In the records below, find the line that contains "line: (408, 1004)" and the line that contains "line: (1096, 1100)". Set down exactly those lines and every line between them, and nothing more.

*** Supplied information ***

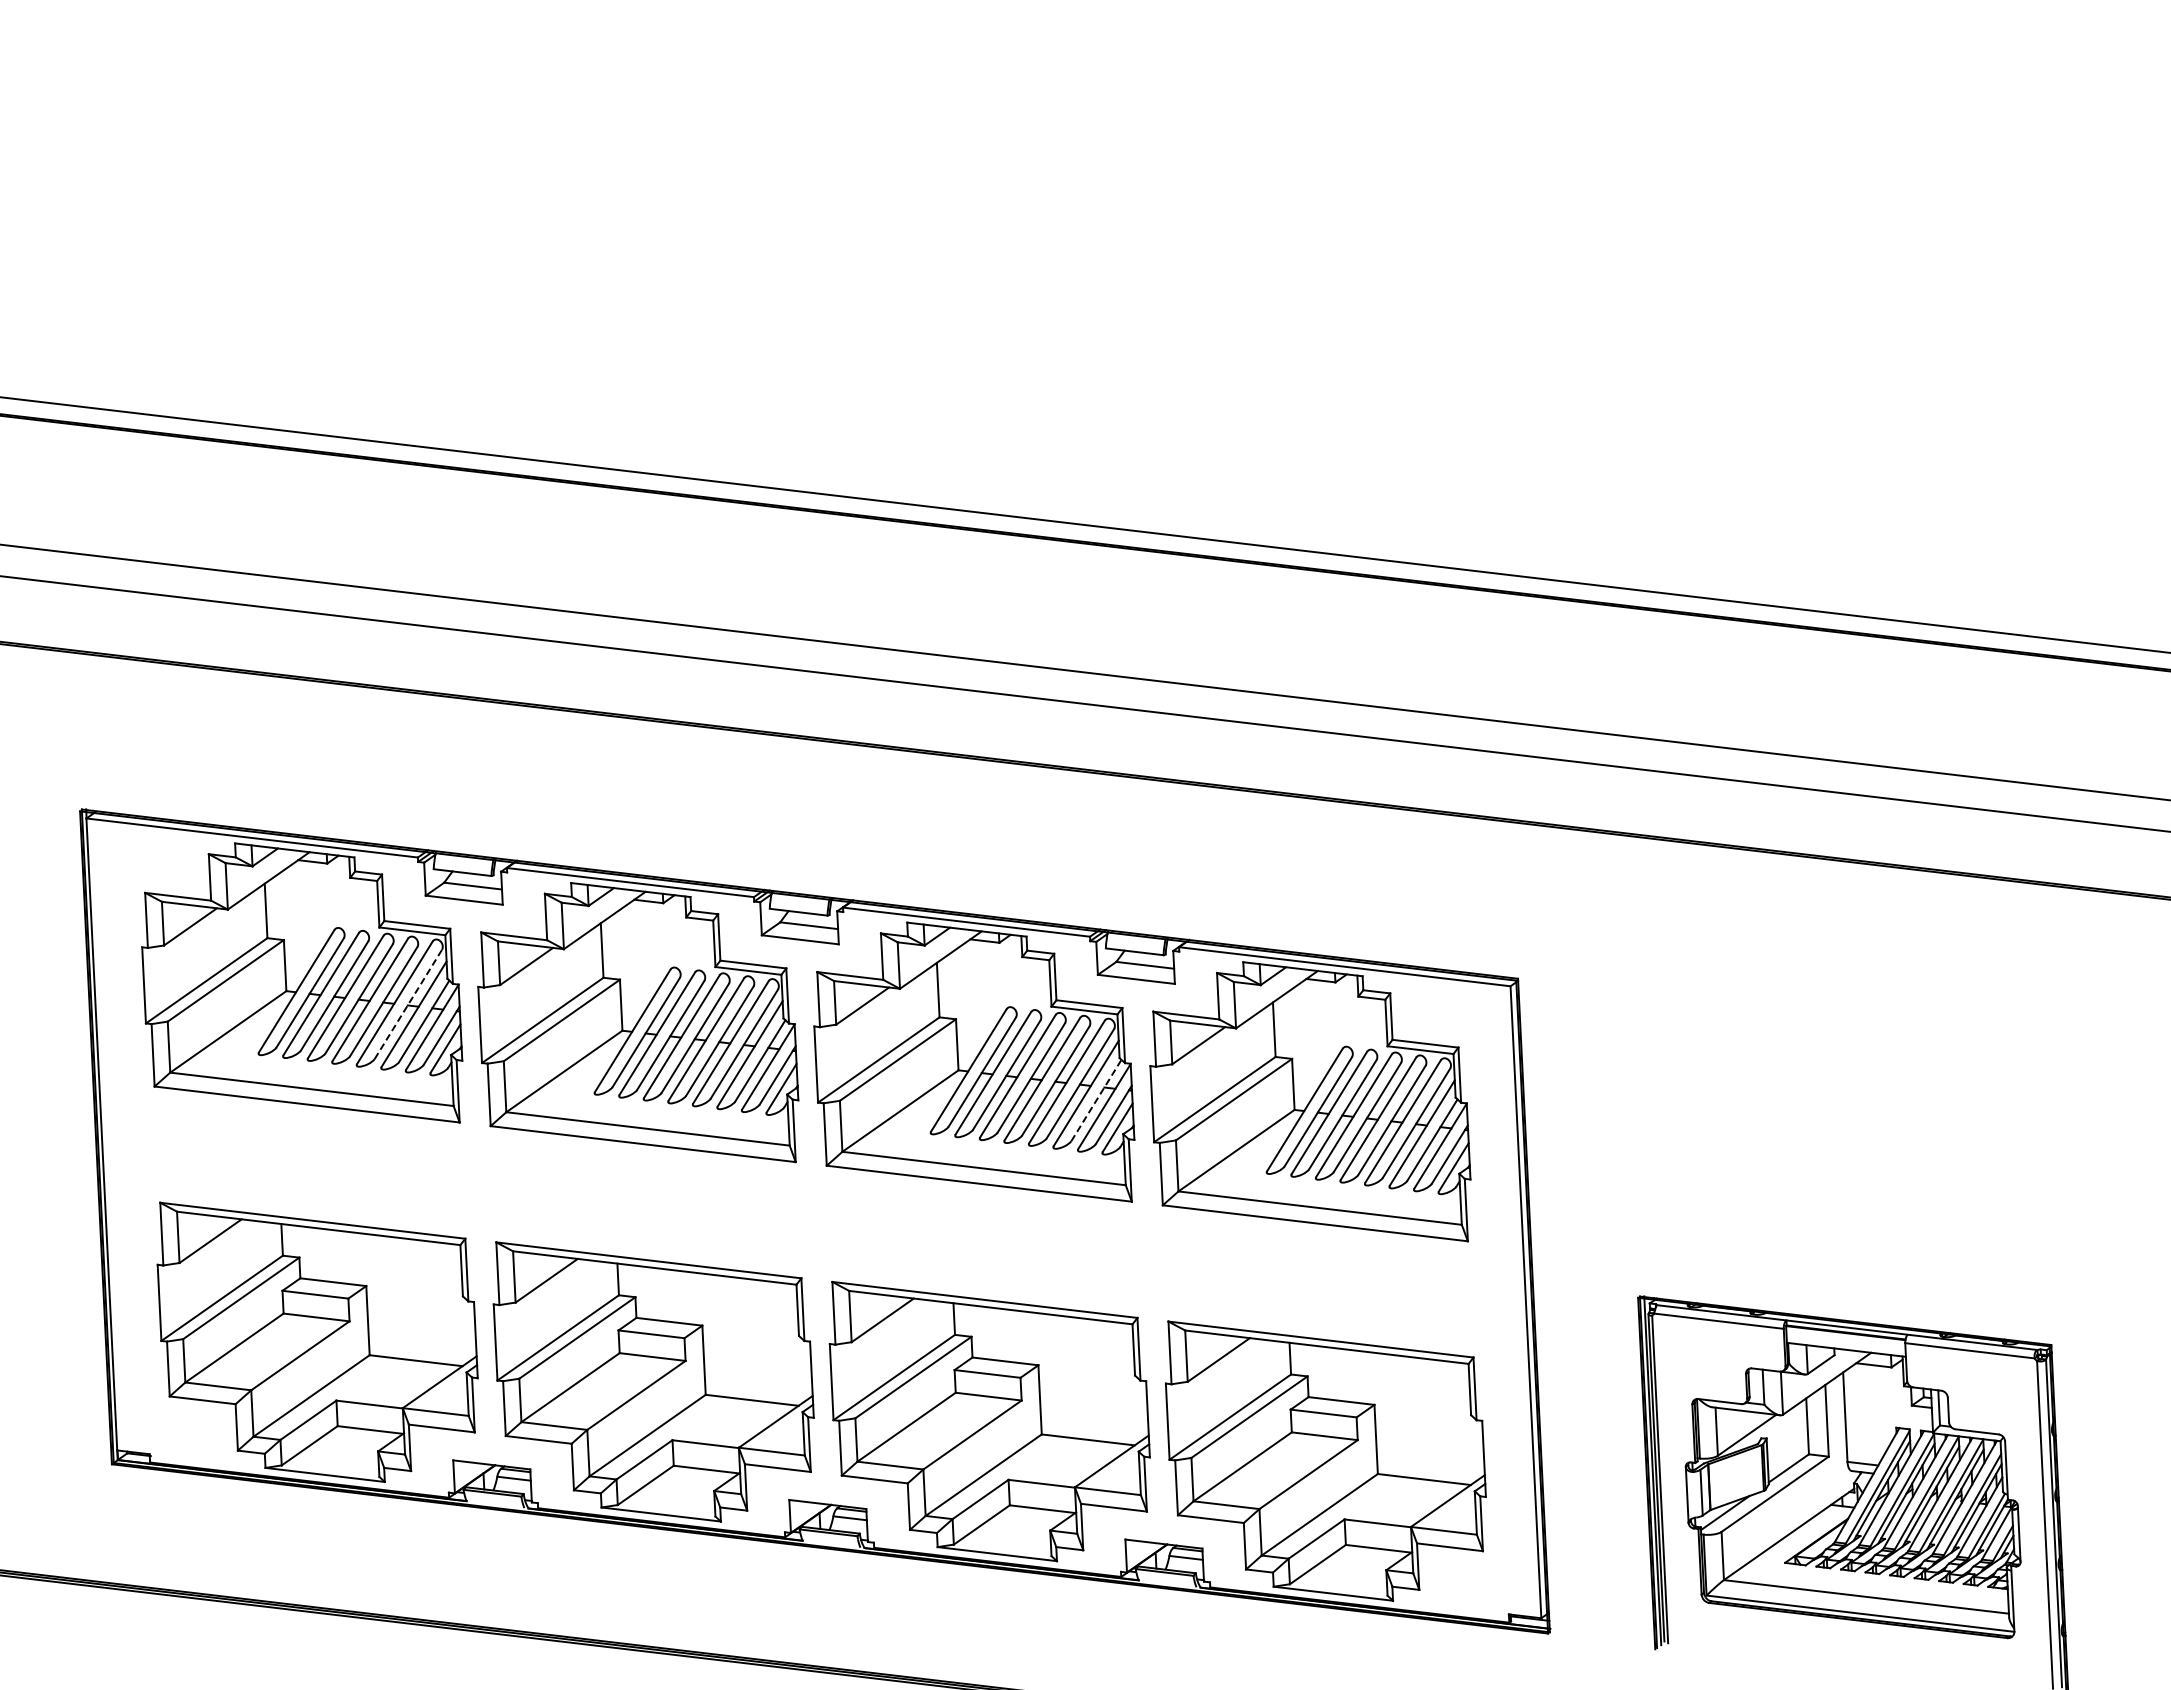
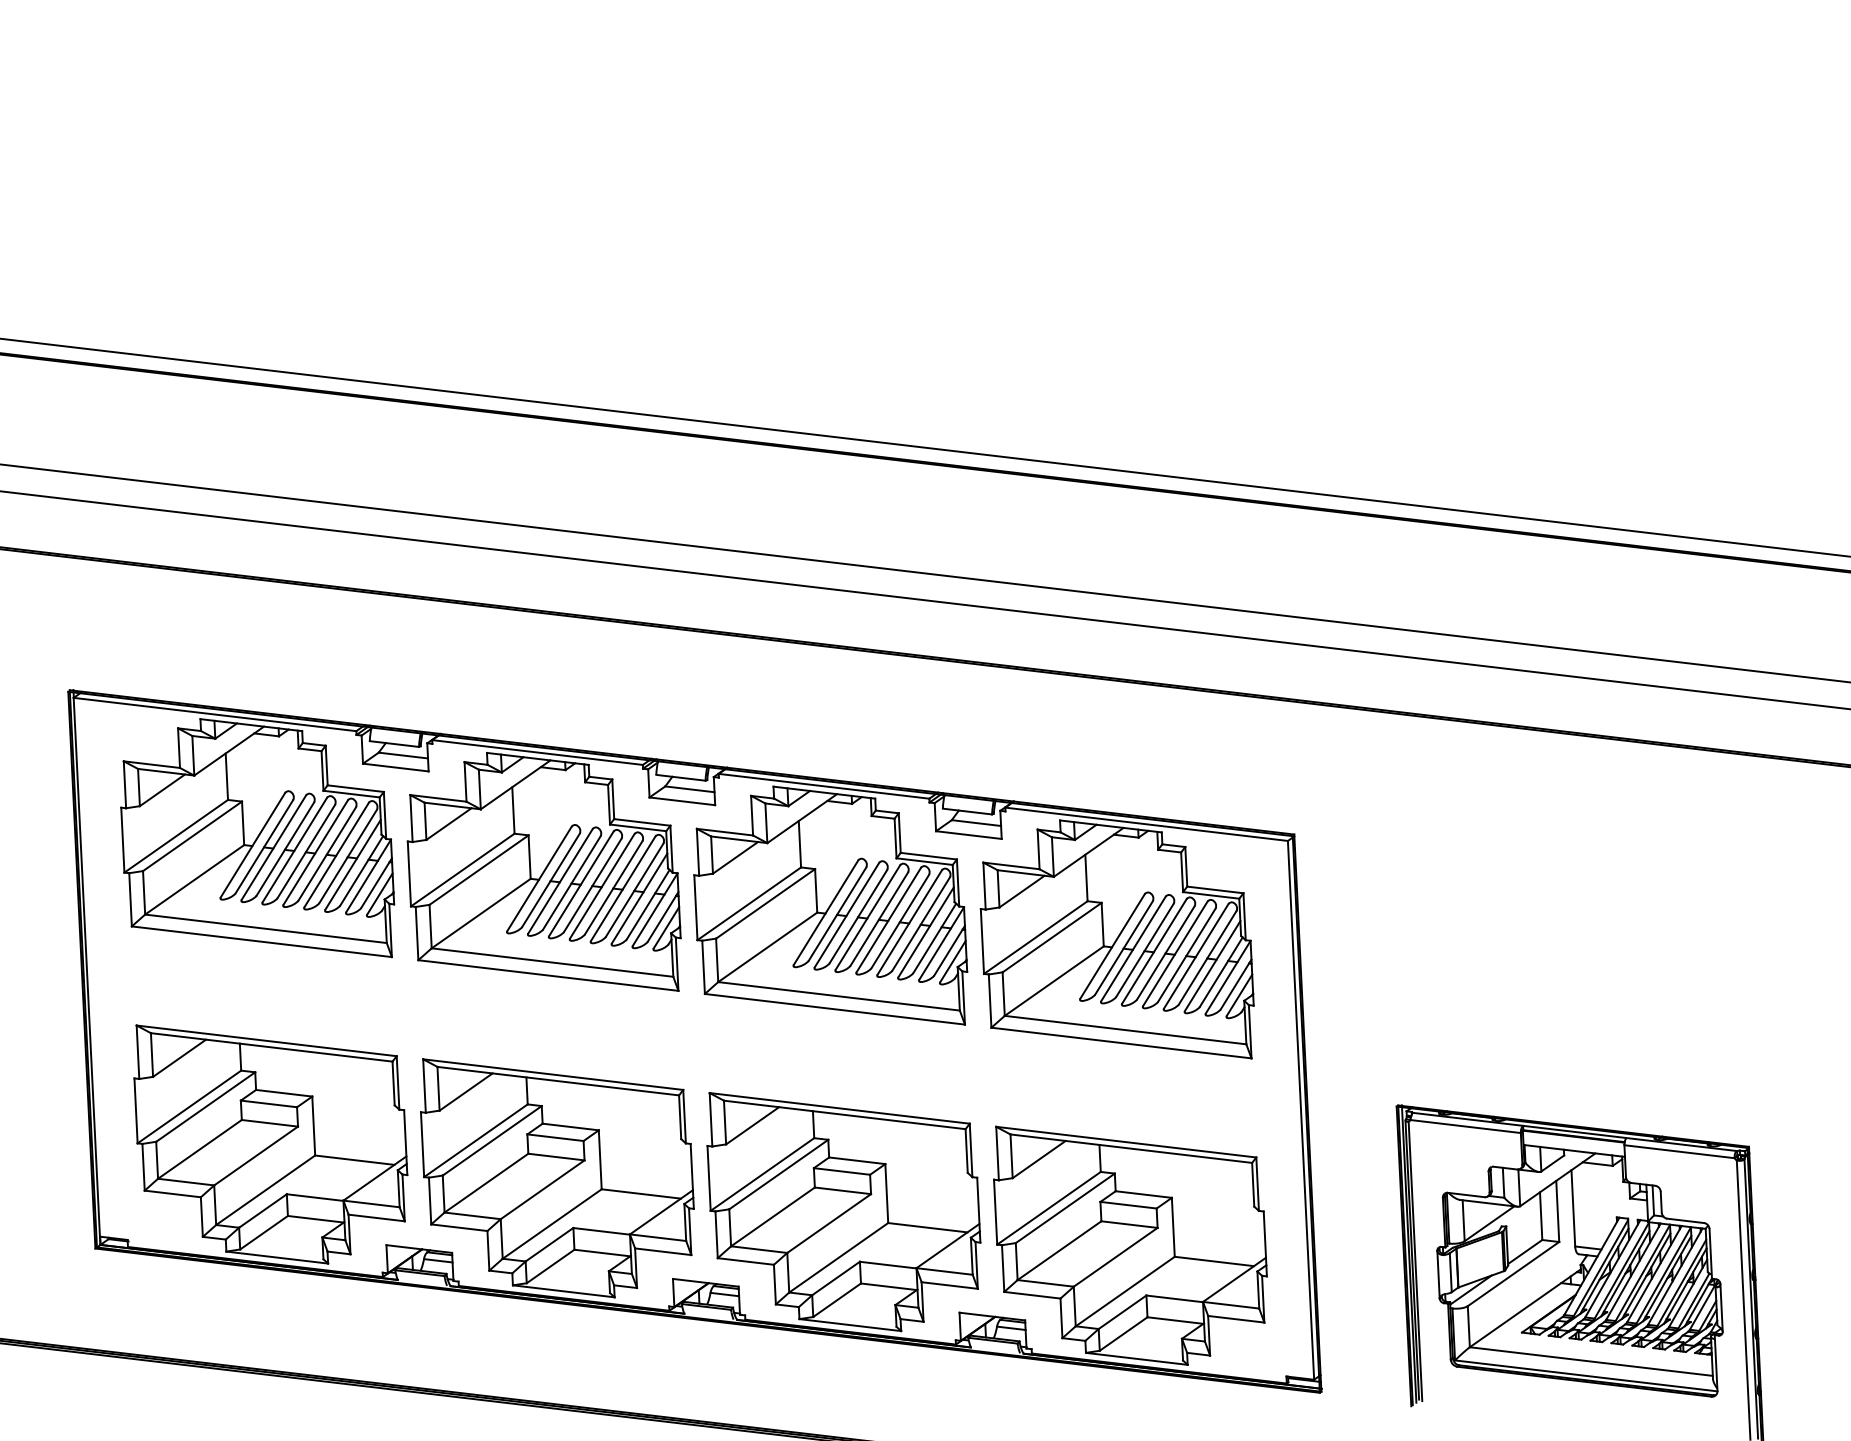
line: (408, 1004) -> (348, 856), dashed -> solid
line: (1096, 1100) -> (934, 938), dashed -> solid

*** End of Supplied information ***
*** Supplied information ***

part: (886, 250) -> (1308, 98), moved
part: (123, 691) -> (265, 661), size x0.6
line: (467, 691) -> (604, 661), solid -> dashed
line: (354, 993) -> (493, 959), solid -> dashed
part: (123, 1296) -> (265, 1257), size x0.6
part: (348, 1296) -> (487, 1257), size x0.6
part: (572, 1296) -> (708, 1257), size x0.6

*** End of Supplied information ***

* The completed task:
line: (408, 1004) -> (348, 856), dashed -> solid
line: (1096, 1100) -> (934, 938), dashed -> solid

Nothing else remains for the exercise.